= Task prompt =
In the material below, starting with the line that contains "genus: Chioides" and running through the last line, set out each line as a numbered list, skipping any blank lines.
+++ Data rows
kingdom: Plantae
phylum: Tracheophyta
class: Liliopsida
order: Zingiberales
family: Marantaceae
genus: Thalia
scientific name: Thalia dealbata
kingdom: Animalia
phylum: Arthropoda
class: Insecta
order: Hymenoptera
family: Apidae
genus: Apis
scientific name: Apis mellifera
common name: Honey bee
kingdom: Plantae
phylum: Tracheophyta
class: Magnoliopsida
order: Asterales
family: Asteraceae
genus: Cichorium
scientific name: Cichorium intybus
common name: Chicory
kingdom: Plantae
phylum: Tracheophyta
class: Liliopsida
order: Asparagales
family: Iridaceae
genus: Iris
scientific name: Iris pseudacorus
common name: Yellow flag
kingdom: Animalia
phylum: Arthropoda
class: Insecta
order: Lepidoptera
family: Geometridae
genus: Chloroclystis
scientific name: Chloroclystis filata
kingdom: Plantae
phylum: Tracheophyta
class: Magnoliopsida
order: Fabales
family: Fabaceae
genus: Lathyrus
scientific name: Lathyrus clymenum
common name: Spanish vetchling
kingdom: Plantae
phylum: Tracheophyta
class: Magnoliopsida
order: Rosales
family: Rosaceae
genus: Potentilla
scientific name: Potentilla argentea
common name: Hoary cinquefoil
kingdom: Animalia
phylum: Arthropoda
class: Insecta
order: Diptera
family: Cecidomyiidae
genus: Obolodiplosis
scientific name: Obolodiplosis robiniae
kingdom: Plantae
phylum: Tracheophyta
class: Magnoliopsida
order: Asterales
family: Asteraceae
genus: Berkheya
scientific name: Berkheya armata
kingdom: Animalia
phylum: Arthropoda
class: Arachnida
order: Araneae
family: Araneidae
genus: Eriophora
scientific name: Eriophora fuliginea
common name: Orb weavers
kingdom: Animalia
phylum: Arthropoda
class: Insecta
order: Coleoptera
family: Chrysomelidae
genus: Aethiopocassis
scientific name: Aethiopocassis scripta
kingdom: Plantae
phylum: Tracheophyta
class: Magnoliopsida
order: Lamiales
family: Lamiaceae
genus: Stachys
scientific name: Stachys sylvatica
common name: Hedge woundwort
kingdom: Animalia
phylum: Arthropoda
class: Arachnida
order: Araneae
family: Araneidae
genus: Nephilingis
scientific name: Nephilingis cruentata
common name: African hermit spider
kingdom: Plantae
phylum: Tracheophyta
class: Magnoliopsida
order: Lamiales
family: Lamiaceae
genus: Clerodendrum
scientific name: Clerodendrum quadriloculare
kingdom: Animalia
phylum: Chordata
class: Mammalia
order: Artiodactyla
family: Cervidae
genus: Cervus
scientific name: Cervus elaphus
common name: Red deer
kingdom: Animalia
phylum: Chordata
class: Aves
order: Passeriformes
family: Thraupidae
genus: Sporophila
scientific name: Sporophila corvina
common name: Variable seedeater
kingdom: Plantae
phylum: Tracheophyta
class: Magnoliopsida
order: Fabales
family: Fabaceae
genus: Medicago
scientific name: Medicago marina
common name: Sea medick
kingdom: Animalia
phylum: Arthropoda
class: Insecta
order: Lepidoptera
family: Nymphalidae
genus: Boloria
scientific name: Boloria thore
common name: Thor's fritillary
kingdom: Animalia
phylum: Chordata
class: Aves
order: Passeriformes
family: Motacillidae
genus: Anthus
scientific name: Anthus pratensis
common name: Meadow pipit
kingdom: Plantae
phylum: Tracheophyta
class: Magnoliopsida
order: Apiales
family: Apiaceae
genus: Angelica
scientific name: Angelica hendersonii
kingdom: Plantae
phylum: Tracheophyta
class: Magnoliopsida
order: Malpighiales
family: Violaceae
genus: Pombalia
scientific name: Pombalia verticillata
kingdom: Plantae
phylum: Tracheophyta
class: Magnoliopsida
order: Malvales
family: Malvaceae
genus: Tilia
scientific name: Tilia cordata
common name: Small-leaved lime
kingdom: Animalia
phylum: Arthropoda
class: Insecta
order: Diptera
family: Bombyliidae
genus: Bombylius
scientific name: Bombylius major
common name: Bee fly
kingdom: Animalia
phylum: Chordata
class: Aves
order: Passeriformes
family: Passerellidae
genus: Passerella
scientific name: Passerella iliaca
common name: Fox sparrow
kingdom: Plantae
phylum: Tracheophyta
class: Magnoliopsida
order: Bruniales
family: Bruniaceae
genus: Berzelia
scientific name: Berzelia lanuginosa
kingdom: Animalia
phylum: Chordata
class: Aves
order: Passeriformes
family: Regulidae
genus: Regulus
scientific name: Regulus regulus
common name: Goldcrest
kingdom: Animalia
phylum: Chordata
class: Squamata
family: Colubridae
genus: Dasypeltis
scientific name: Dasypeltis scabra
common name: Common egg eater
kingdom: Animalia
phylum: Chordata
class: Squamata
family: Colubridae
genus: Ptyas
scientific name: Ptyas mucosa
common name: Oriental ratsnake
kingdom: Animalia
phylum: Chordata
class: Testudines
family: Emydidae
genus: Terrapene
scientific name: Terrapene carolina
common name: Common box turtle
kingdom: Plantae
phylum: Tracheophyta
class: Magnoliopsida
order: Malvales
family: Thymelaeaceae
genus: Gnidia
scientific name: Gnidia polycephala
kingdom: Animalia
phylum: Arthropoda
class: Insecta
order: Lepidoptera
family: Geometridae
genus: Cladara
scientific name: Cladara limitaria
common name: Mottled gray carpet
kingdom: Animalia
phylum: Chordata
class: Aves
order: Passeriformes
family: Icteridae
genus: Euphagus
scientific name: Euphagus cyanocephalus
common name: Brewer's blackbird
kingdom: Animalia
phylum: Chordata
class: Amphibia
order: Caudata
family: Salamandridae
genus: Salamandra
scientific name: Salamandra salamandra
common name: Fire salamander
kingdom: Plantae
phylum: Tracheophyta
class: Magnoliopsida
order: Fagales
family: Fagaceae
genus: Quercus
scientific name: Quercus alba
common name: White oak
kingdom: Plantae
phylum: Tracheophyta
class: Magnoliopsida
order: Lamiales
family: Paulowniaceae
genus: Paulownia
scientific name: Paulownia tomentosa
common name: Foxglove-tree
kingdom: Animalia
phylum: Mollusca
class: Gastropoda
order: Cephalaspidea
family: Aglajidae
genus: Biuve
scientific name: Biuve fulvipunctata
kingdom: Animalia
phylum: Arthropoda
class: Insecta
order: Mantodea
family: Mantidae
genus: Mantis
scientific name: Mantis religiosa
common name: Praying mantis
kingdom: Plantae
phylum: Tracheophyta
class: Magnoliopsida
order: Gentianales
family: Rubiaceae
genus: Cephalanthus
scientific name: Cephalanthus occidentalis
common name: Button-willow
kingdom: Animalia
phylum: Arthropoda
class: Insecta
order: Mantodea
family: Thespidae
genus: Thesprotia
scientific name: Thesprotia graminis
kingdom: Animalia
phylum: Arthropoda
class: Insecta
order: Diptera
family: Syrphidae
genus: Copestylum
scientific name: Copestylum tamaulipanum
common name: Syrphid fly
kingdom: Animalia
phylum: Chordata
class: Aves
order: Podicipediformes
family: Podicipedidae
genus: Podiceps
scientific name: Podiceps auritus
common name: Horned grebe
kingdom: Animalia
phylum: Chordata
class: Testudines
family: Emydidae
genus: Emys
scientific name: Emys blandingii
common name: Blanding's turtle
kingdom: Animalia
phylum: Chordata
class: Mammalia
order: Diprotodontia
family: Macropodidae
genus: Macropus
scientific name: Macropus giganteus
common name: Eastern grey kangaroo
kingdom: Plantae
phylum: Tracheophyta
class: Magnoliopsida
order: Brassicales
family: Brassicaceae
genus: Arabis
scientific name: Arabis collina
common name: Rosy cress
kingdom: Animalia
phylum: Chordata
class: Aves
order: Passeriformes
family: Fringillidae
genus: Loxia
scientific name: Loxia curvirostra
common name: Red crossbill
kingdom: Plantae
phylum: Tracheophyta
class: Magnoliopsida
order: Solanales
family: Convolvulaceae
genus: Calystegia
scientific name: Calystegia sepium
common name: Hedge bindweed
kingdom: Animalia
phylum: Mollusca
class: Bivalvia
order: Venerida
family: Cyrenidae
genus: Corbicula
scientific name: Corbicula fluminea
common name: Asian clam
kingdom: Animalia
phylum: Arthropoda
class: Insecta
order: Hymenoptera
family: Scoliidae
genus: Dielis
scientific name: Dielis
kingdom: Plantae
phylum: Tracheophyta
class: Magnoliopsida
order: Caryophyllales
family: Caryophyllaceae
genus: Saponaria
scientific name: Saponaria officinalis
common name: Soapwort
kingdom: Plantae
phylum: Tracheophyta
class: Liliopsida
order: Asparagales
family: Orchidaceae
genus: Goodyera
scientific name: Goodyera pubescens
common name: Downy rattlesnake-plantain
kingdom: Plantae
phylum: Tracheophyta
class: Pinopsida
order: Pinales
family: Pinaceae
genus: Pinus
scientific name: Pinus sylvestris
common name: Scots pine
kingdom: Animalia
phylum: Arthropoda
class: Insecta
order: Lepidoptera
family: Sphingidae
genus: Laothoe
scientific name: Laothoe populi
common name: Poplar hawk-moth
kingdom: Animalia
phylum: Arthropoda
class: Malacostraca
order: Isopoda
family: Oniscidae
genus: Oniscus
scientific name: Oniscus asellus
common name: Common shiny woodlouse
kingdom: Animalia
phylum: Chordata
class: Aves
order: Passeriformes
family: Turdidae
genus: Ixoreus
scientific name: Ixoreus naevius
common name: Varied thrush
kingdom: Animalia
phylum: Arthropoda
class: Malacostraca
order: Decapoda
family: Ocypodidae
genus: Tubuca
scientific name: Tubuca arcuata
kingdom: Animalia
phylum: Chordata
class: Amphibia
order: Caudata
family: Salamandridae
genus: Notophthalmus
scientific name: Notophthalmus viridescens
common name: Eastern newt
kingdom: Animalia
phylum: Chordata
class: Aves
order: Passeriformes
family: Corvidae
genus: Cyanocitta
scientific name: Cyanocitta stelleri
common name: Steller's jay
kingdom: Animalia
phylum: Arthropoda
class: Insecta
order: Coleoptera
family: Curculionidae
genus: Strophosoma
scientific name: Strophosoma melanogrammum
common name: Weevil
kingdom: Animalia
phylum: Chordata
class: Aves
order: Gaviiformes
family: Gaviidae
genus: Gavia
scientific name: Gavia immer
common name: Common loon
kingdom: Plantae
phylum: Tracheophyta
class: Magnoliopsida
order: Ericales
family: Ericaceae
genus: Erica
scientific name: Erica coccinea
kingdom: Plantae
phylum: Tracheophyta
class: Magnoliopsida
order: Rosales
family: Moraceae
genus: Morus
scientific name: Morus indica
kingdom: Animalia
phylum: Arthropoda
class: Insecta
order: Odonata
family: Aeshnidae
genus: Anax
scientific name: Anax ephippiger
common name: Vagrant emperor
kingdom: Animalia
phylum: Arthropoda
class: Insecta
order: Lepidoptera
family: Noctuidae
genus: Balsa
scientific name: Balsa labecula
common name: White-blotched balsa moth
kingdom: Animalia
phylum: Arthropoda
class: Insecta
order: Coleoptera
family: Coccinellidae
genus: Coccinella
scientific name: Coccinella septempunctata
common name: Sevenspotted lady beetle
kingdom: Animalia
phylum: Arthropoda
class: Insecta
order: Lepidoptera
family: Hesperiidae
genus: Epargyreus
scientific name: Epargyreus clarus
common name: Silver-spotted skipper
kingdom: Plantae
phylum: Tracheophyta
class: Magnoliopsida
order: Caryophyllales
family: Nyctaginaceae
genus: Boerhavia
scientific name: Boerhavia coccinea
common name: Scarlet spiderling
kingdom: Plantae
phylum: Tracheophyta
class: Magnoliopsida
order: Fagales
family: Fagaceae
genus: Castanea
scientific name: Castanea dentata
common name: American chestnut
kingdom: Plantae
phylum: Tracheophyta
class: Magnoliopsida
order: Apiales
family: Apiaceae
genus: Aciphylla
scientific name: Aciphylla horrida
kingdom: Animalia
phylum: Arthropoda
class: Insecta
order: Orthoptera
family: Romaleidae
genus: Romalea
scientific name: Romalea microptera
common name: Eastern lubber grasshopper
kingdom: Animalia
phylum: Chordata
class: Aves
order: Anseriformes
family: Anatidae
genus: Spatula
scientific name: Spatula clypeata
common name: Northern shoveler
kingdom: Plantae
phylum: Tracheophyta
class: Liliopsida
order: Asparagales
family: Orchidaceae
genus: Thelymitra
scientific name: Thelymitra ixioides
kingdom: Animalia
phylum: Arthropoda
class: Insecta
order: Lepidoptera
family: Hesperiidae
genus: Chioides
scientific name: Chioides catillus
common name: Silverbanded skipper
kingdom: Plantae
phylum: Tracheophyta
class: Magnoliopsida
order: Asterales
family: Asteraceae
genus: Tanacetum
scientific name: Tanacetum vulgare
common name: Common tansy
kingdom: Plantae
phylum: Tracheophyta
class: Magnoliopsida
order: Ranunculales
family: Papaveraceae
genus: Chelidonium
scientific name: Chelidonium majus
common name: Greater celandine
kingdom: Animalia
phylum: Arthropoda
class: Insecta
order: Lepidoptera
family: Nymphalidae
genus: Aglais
++++++
= Written solution =
1. genus: Chioides
2. scientific name: Chioides catillus
3. common name: Silverbanded skipper
4. kingdom: Plantae
5. phylum: Tracheophyta
6. class: Magnoliopsida
7. order: Asterales
8. family: Asteraceae
9. genus: Tanacetum
10. scientific name: Tanacetum vulgare
11. common name: Common tansy
12. kingdom: Plantae
13. phylum: Tracheophyta
14. class: Magnoliopsida
15. order: Ranunculales
16. family: Papaveraceae
17. genus: Chelidonium
18. scientific name: Chelidonium majus
19. common name: Greater celandine
20. kingdom: Animalia
21. phylum: Arthropoda
22. class: Insecta
23. order: Lepidoptera
24. family: Nymphalidae
25. genus: Aglais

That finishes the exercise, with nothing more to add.